En un nuevo proceso denominado humanización, el hombre se independiza progresivamente de la presión natural del medio porque se adapta a él no sólo biológicamente, esto es, actuando condicionado por su estructura fisiológica, sino también a través de un mundo de cultura que él mismo crea y le hace ser como es.

La especificidad del ser humano

Una manera útil de descubrir la especificidad del ser humano consiste en comenzar comparándolo con los animales y determinar las semejanzas y las diferencias que existen entre ellos.

Desde un punto de vista genético y bioquímico, no hay grandes diferencias entre el ser humano y los antropoides, incluso el numero de cromosomas es muy parecido.

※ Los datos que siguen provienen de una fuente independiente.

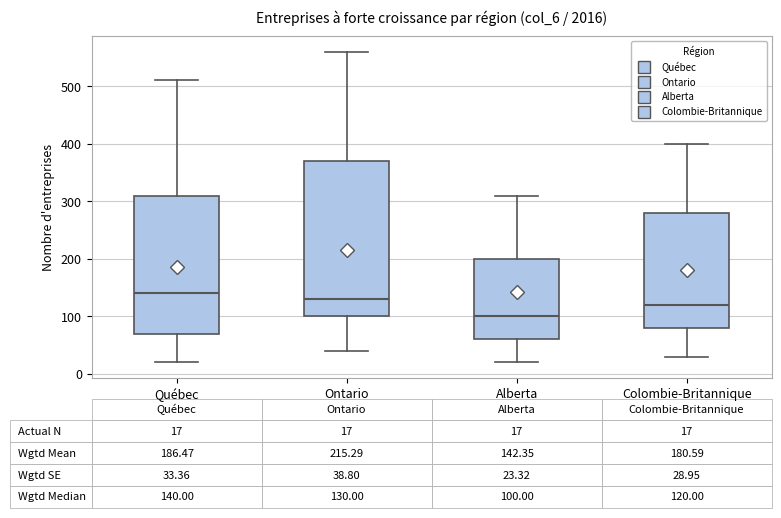

Which box's median line is the highest?

Québec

No obstante, las diferencias anatómicas son muy significativas y probablemente fueron favorecidas por la selección natural (reducción tamaño dientes, habilidad precisa en manos, posición erguida, desarrollo cerebral.)

Respecto al comportamiento, el ser humano tiene los rasgos propios de la vida animal puesto que goza de independencia respecto al medio y de control especifico sobre sí, pero además goza de capacidad de simbolización, lo que supone una comunicación mediante símbolos y no solo mediante signos naturales (el animal simbólico de Cassier); de vivir en la realidad, puesto que nuestra inteligencia nos permite captar las cosas como realidades, como algo distinto a nosotros pero en relación con nosotros (el animal de realidades de Zubirri); del sentimiento del propio cuerpo, desde donde obtenemos noticia de mi existencia, situación, impulsos, pretensiones, limitaciones y poder, conocimiento que, irremediablemente, conlleva un sentimiento, una toma de conciencia, de ahí que al hacernos cargo de la realidad a la vez que percibimos por los sentidos quedamos sentimentalmente afectados adquiriendo un tono vital determinado y nos sentimos impelidos a actual voluntariamente de una forma y no de otra; de la apertura al mundo, ya que el ser humano por su inteligencia es capaz de entender cosas que están más allá de la situación en que se encuentra en el espacio y en el tiempo, y por su voluntad es capaz de quererlas, y es por eso que no está encerrado en su medio vital como en animal, sino que se halla abierto al mundo, entendiendo por mundo el medio que transformamos mediante la acción, dotador de sentido al conocimiento, que a su vez nos modifica; del libre albedrío, puesto que el ser humano es el único animal capaz de decir no a la satisfacción de sus apetencias instintivas y de elegir el futuro; de la inconclusión, puesto que el ser humano nunca está concluso sino que, al contrario, siempre siente el deseo del más (animal de promesas de Nietzsche); del ensimismamiento, porque el ser humano tiene un sí mismo desde el que es capaz de orientarse y regir sus acciones forjando sus ideas y proyectos, de ahí que las personas que no planean la vida desde sí mismas sino que son dirigidas por contextos circunstanciales externos o por los demás en realidad han abandonado su ser personas; y de la capacidad de imaginar y razonar, puesto que la fantasía es la capacidad innovadora que nos permite proyectar ordenadamente a través de la razón (animal fantástico de Ortega y Gasset).